Madame la présidente, madame la secrétaire d’État, mes chers collègues, notre mode de vie entraîne une quantité toujours croissante de déchets. Leur gestion est très loin d’être parfaite et une part importante d’entre eux s’accumule dans l’environnement, allant des microplastiques, présents aussi bien dans les eaux de l’Arctique que dans les glaces au sommet de l’Everest, aux poubelles que nous enfouissons encore massivement dans nos territoires.
La grève des éboueurs a le mérite de nous montrer ce que nous ne voulons pas voir, ce à quoi nous ne pensons pas, à savoir cette quantité de déchets qui est le résultat de notre surconsommation et du tout-jetable. Ce n’est tout simplement plus supportable. Le maître mot reste d’abord, encore et toujours, de les réduire.
Il est urgent que tout le monde raisonne en termes de cycle de vie. Il faut que chacun assume sa part dans la gestion des déchets, aussi bien les metteurs sur le marché que les consommateurs, auxquels – il est vrai – on impose trop souvent certains modes de consommation générateurs de rebuts. Chacun doit être responsable.
Ce principe est celui du pollueur-payeur, acté dans la loi Agec. Cette loi d’économie circulaire aux objectifs ambitieux s’apparente à la quête du Graal… En effet, si la collecte s’améliore avec l’extension généralisée du geste de tri, le taux de recyclage stagne : seulement 24 % pour les plastiques. Les REP peinent à se mettre en place. On est donc très loin du compte. Tout le monde est en retard.
De plus, pour les collectivités qui gèrent la collecte des déchets, tout se complexifie avec l’explosion des coûts, notamment de l’énergie, avec la TGAP qui s’envole et un marché des matières fluctuant et instable. L’équation est très difficile à résoudre ; la solution – je le crains fort – finira par être l’augmentation constante des prix pour les citoyens.
Le problème est gigantesque. D’ailleurs, s’y est-on bien pris avec des filières REP fonctionnant par métiers plutôt que par matières ?
Cette proposition de loi vise à fusionner la filière REP emballages ménagers et la filière REP papier. La dissymétrie de volume et de valeur est grande : même si la presse ne représente que 20 % de la REP papier, est-il concevable de sortir un gisement de la filière alors que nous sommes en train de bâtir un dispositif qui englobe l’entièreté du cycle de vie de ce que nous produisons ? Est-ce que la notion même d’économie circulaire, pensée dans sa globalité, n’est pas en quelque sorte remise en cause ?
S’agissant de la presse, les situations sont bien différentes selon les titres. Si les petites diffusions peinent à trouver l’équilibre financier, ce n’est pas forcément le cas des autres, notamment dans la presse nationale. Est-ce que les conséquences de l’écocontribution peuvent fragiliser certains titres ? C’est là que nous entrons dans le dur face aux enjeux actuels d’écologie, d’économie et de démocratie.

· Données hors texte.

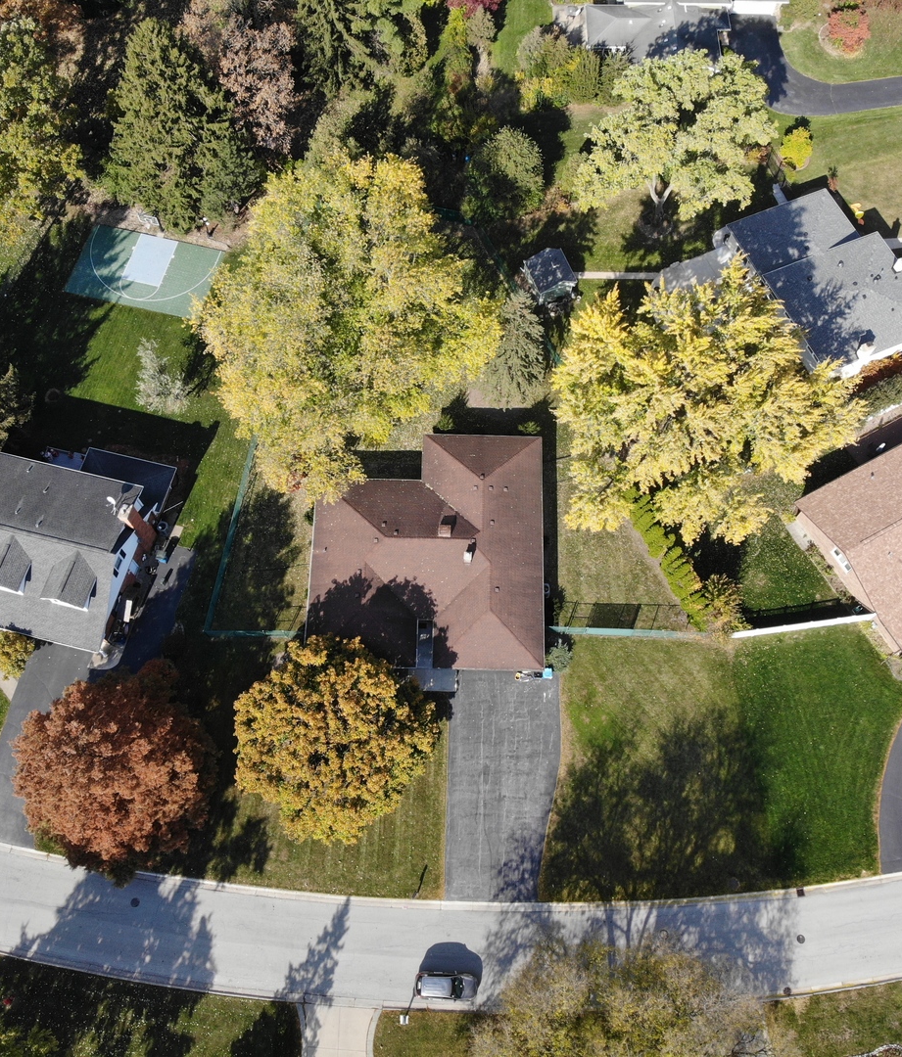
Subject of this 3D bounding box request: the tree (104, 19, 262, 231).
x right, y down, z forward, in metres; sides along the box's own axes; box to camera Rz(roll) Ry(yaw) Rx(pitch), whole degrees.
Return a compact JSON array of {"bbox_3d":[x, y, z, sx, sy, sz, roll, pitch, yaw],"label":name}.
[{"bbox_3d":[-26.674,-39.581,90.633,14.200,17.153,14.200,0,67,0],"label":"tree"}]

Effectivement, les titres de presse engagés, militants et originaux qui font vivre notre démocratie en donnant d’autres points de vue sur le monde sont diffusés en petit nombre. Cette richesse doit être protégée, cultivée et garantie. Comme le rappelle la Cour européenne des droits de l’homme, ce pluralisme est l’un des éléments constitutifs de la démocratie. Que l’État prenne ses responsabilités !
Cela dit, la compensation en nature par des encarts publicitaires, qui donne lieu à la réduction de l’écocontribution de la presse, représente un manque à gagner pour les collectivités. Ce n’est pas un petit sujet.

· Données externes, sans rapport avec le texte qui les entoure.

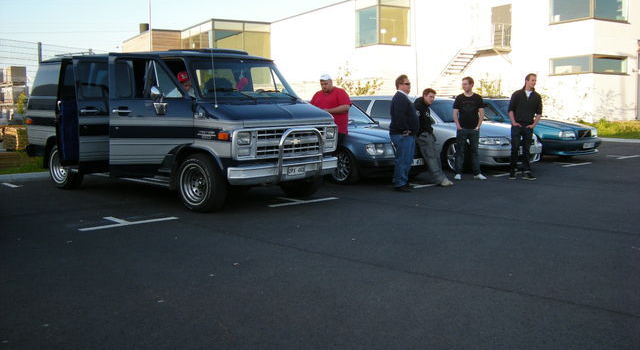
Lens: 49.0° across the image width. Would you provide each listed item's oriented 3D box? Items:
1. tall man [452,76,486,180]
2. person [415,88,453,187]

En outre, pour qu’elle ait un réel effet, il faut repenser et mieux encadrer cette pratique. En effet, les lecteurs ne doivent pas s’imaginer qu’il s’agit là d’une démarche volontaire ; ils doivent savoir que c’est la compensation d’une contribution financière dont le journal s’exonère.
En l’état, ces encarts ont-ils réellement un effet positif ? Leur contenu ne devrait-il pas être un tant soit peu contrôlé et, pourquoi pas, inspiré des rapports du Giec, dont le dernier a été rendu public hier ?

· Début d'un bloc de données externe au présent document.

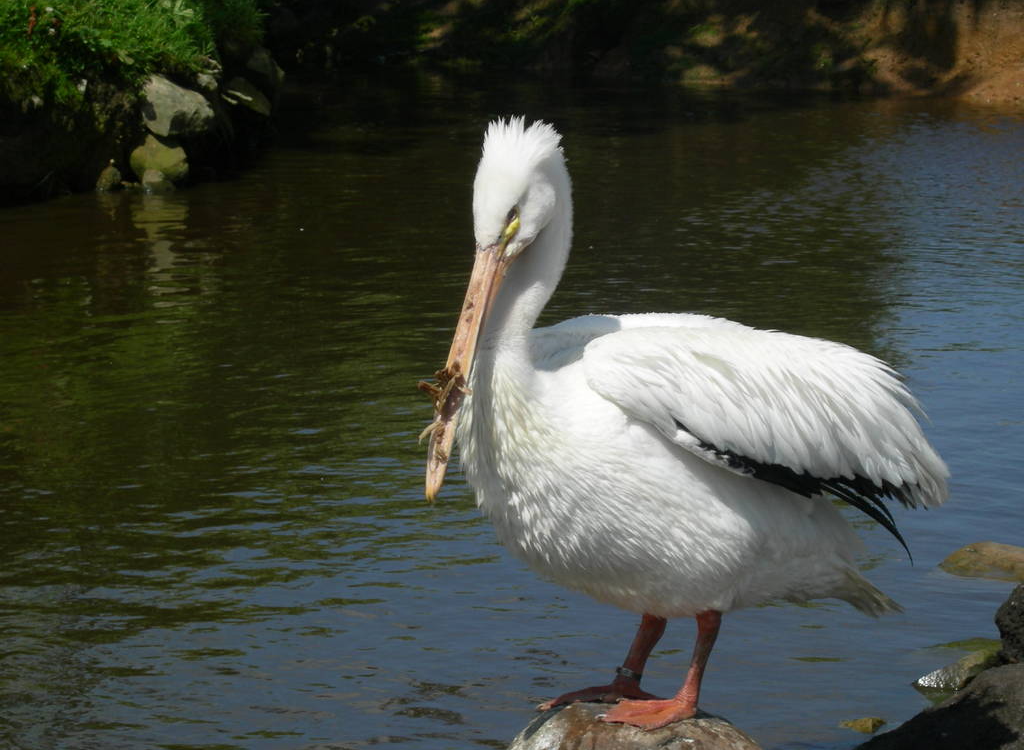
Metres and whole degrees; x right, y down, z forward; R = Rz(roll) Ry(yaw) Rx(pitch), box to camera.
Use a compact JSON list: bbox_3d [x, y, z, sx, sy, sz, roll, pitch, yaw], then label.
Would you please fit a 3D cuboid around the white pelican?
[{"bbox_3d":[0.220,0.062,4.750,0.690,0.770,0.360,-5,11,-30],"label":"white pelican"}]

Le monde dans lequel nous vivons, celui du réchauffement climatique, de l’accumulation des déchets, de trop nombreuses pollutions diffuses et insidieuses, et de la diminution des ressources nous oblige. Le cap ambitieux et vertueux des « trois R » – réduction, réemploi, recyclage – doit absolument être maintenu en respectant scrupuleusement l’ordre de priorité.
Alors que nous entamons un chemin qui se veut plus vertueux, réaliste et responsable, mais qui demeure inabouti, peut-on adopter des mesures qui constitueraient des régressions environnementales ? Face à ces nombreuses questions, mon groupe fera le choix d’une abstention bienveillante.